Burlington County Bicycle Accident Attorney
Any cyclist knows that the main risks of bike accidents come from three sources: reckless, belligerent or blindsided motorists; swinging car doors, and jaywalking pedestrians. Cyclists must somehow be alert to these dangers while simultaneously keeping a close eye on the pavement for potholes, metal plates, and other ground-level hazards.
The sad truth is New Jersey has the 4th highest cycling fatality rate, based on population in the United States. Twenty-nine bicycle riders died in New Jersey last year. New Jersey also has the nation’s deadliest red-light runners, with three of the country’s worst cities for fatal intersection crashes, according to a study of federal transportation data obtained by USA TODAY…. New Jersey had by far the worst death rate among states, with 6.5 fatalities for every 100,000 people… New Jersey also had three of the four most dangerous cities for red-light fatalities.

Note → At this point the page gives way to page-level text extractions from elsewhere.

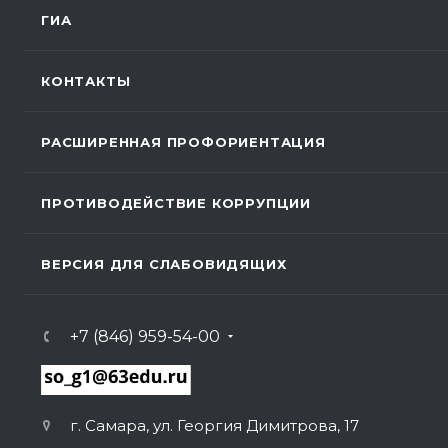
ГИА
КОНТАКТЫ
РАСШИРЕННАЯ ПРОФОРИЕНТАЦИЯ
ПРОТИВОДЕЙСТВИЕ КОРРУПЦИИ
ВЕРСИЯ ДЛЯ СЛАБОВИДЯЩИХ
+7 (846) 959-54-00
г. Самара, ул. Георгия Димитрова, 17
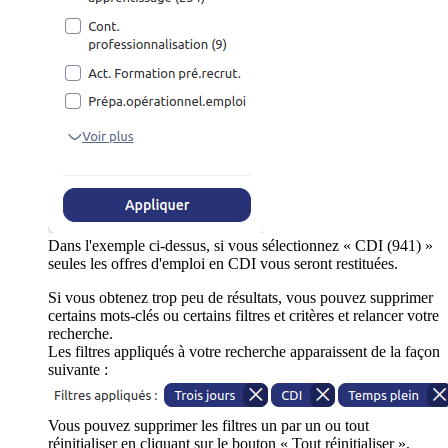
Dans l'exemple ci-dessus, si vous sélectionnez « CDI (941) »
seules les offres d'emploi en CDI vous seront restituées.
Si vous obtenez trop peu de résultats, vous pouvez supprimer
certains mots-clés ou certains filtres et critères et relancer votre
recherche.
Les filtres appliqués à votre recherche apparaissent de la façon
suivante :
Vous pouvez supprimer les filtres un par un ou tout
réinitialiser en cliquant sur le bouton « Tout réinitialiser ».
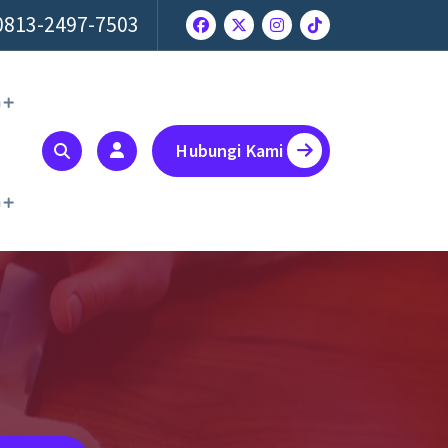
0813-2497-7503
a
Hubungi Kami
a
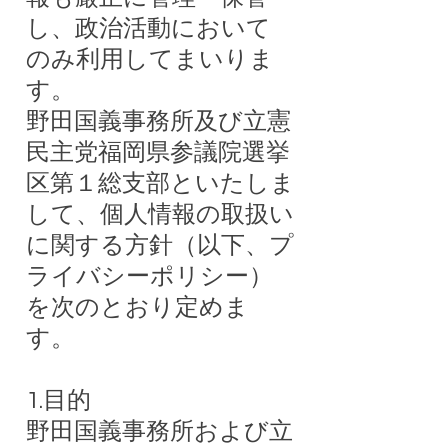
し、政治活動において
のみ利用してまいりま
す。
野田国義事務所及び立憲
民主党福岡県参議院選挙
区第１総支部といたしま
して、個人情報の取扱い
に関する方針（以下、プ
ライバシーポリシー）
を次のとおり定めま
す。
1.目的
野田国義事務所および立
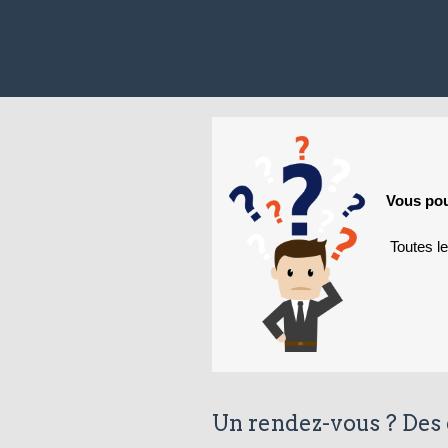
Vous pou
Toutes l
Un rendez-vous ? Des 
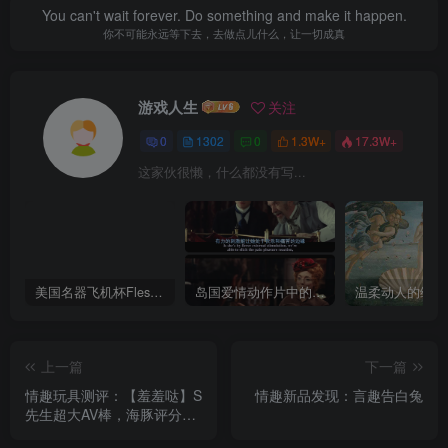
You can't wait forever. Do something and make it happen.
你不可能永远等下去，去做点儿什么，让一切成真
游戏人生
关注
0
1302
0
1.3W+
17.3W+
这家伙很懒，什么都没有写...
美国名器飞机杯Fleshlight 【Quickshot-Vantage 双头飞机杯】完全评测
岛国爱情动作片中的AV棒到底有多猛？成人用品震动棒的发展史！
上一篇
下一篇
情趣玩具测评：【羞羞哒】S
情趣新品发现：言趣告白兔
先生超大AV棒，海豚评分：
7.5分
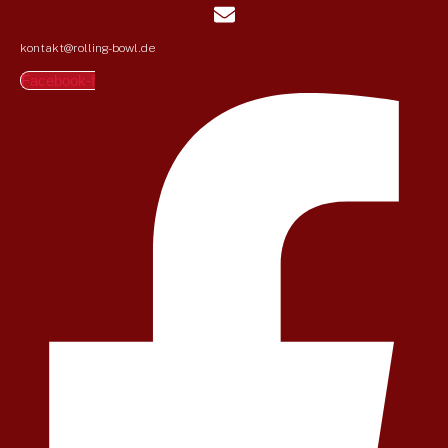
kontakt@rolling-bowl.de
Facebook-f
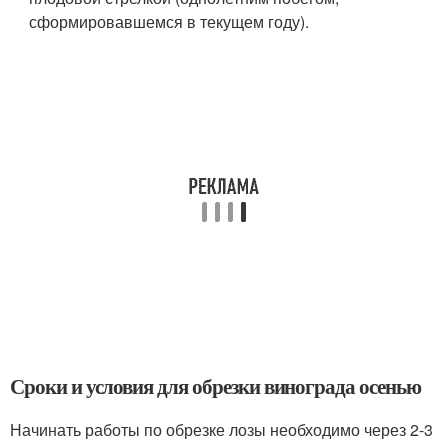
сформировавшемся в текущем году).
Сроки и условия для обрезки винограда осенью
Начинать работы по обрезке лозы необходимо через 2-3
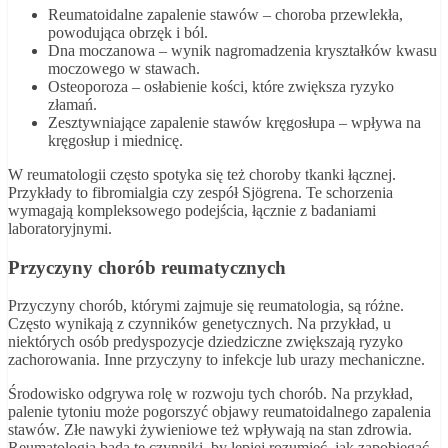
Reumatoidalne zapalenie stawów – choroba przewlekła,
powodująca obrzęk i ból.
Dna moczanowa – wynik nagromadzenia kryształków kwasu
moczowego w stawach.
Osteoporoza – osłabienie kości, które zwiększa ryzyko
złamań.
Zesztywniające zapalenie stawów kręgosłupa – wpływa na
kręgosłup i miednicę.
W reumatologii często spotyka się też choroby tkanki łącznej.
Przykłady to fibromialgia czy zespół Sjögrena. Te schorzenia
wymagają kompleksowego podejścia, łącznie z badaniami
laboratoryjnymi.
Przyczyny chorób reumatycznych
Przyczyny chorób, którymi zajmuje się reumatologia, są różne.
Często wynikają z czynników genetycznych. Na przykład, u
niektórych osób predyspozycje dziedziczne zwiększają ryzyko
zachorowania. Inne przyczyny to infekcje lub urazy mechaniczne.
Środowisko odgrywa rolę w rozwoju tych chorób. Na przykład,
palenie tytoniu może pogorszyć objawy reumatoidalnego zapalenia
stawów. Złe nawyki żywieniowe też wpływają na stan zdrowia.
Reumatologia bada te czynniki, by lepiej rozumieć, jak zapobiegać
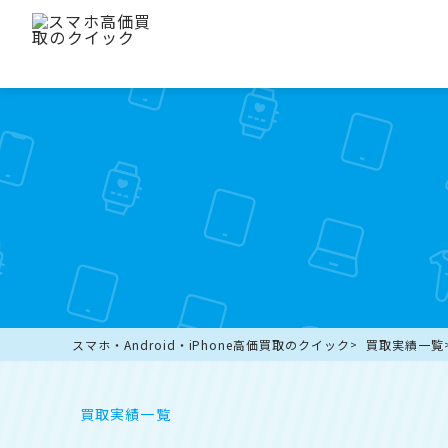
スマホ・Android・iPhone高価買取のクイック
買取実績一覧
買取実績一覧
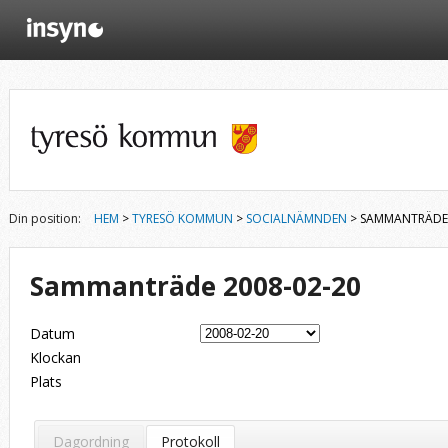
Din position:
HEM
>
TYRESÖ KOMMUN
>
SOCIALNÄMNDEN
> SAMMANTRÄDE 
Sammanträde 2008-02-20
Datum
Klockan
Plats
Dagordning
Protokoll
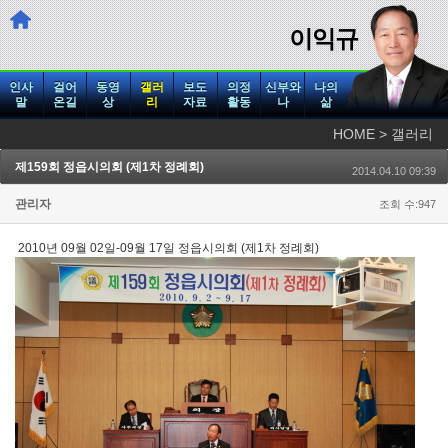
이익규
인사
걸어
동영
갤러
보도
의정
신부와
나의
말
온길
상
리
자료
활동
나
삶
HOME > 갤러리
제159회 정읍시의회 (제1차 정례회)
2014.04.10 09:39
관리자
조회 수:947
2010년 09월 02일-09월 17일 정읍시의회 (제1차 정례회)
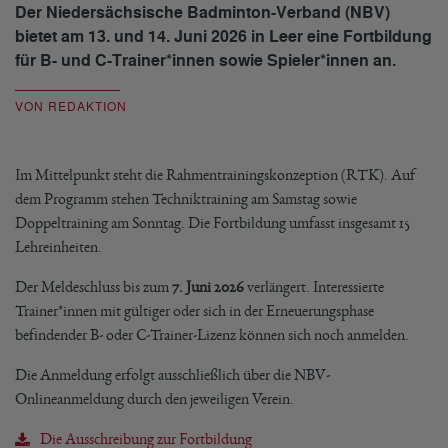
Der Niedersächsische Badminton-Verband (NBV)
bietet am 13. und 14. Juni 2026 in Leer eine Fortbildung
für B- und C-Trainer*innen sowie Spieler*innen an.
VON REDAKTION
Im Mittelpunkt steht die Rahmentrainingskonzeption (RTK). Auf
dem Programm stehen Techniktraining am Samstag sowie
Doppeltraining am Sonntag. Die Fortbildung umfasst insgesamt 15
Lehreinheiten.
Der Meldeschluss bis zum
7. Juni 2026
verlängert. Interessierte
Trainer*innen mit gültiger oder sich in der Erneuerungsphase
befindender B- oder C-Trainer-Lizenz können sich noch anmelden.
Die Anmeldung erfolgt ausschließlich über die NBV-
Onlineanmeldung durch den jeweiligen Verein.
Die Ausschreibung zur Fortbildung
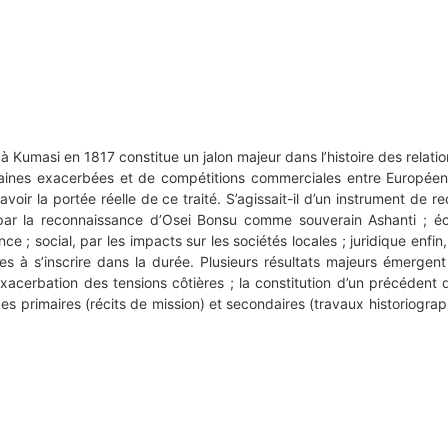
 à Kumasi en 1817 constitue un jalon majeur dans l’histoire des relati
icaines exacerbées et de compétitions commerciales entre Européen
ir la portée réelle de ce traité. S’agissait-il d’un instrument de 
, par la reconnaissance d’Osei Bonsu comme souverain Ashanti ; 
uence ; social, par les impacts sur les sociétés locales ; juridique enf
es à s’inscrire dans la durée. Plusieurs résultats majeurs émergen
 ; l’exacerbation des tensions côtières ; la constitution d’un précéd
ces primaires (récits de mission) et secondaires (travaux historiograp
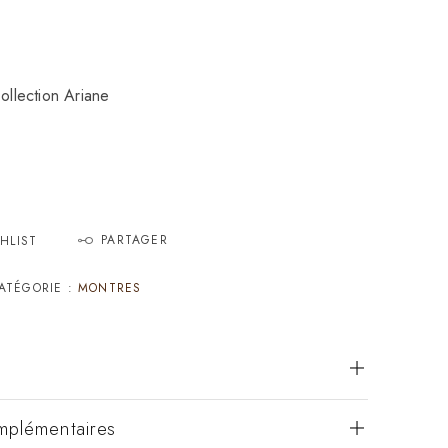
lection Ariane
1
PARTAGER
HLIST
ATÉGORIE :
MONTRES
mplémentaires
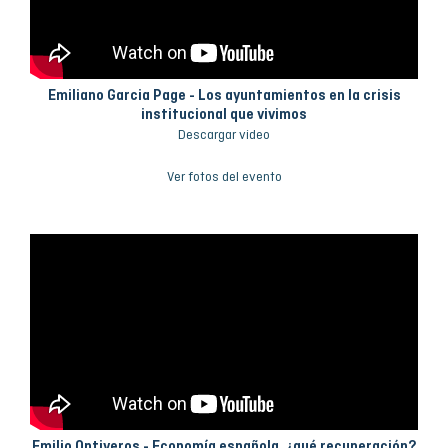
Emiliano Garcia Page - Los ayuntamientos en la crisis
institucional que vivimos
Descargar video
Ver fotos del evento
Emilio Ontiveros - Economía española, ¿qué recuperación?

Bicyclists have rights! When being passed the law requires that you are given AT LEAST THREE FEET of clearance, and FIVE FEET when passed by commercial trucks, semis, RV’s and buses. The wind pushed out from the side of these larger vehicles can cause a bicycle crash, and if there is room, they are required to give you, as the rider a FULL LANE of clearance.
“They were the ones who got passed in the New Jersey Legislature the law that you have to give a safe passing distance of three feet or more when you pass a cyclist,” – Clarke said.
Cars driving recklessly can cause catastrophic and fatal bicycle accidents. Motor vehicle drivers are required by law to SLOW DOWN and pass cyclists carefully. Especially at railroad crossings and cattle guards, through construction zones and in poor weather conditions. Cyclists are allowed to move to the left briefly in order to safely cross railroad tracks. Cars are not allowed to use their horns when following a cyclist. If the sudden blast of a horn startles the cyclist and causes a bike crash the driver of the motor vehicle can be cited for causing the crash. To quote Andy Clarke with the League of American Bicyclists again talking about the fatal bike crash in Colorado of Bill Bliss:
“Bill was making a left turn on a highway in Colorado. he was doing everything right, following all the rules of the road — signaling, in the left lane — and a driver who was going too fast for the conditions and wasn’t paying attention hit and killed him,” Clarke said.
That person never meant for that to happen. But, at the same time, if you’re speeding, if you’re not paying attention, if you’re inattentive, if you’ve been drinking and driving, if you’re going too fast for the conditions, if you’re on your cell phone, if you’re simply not taking due care, I think we need to hold ourselves collectively more accountable for that.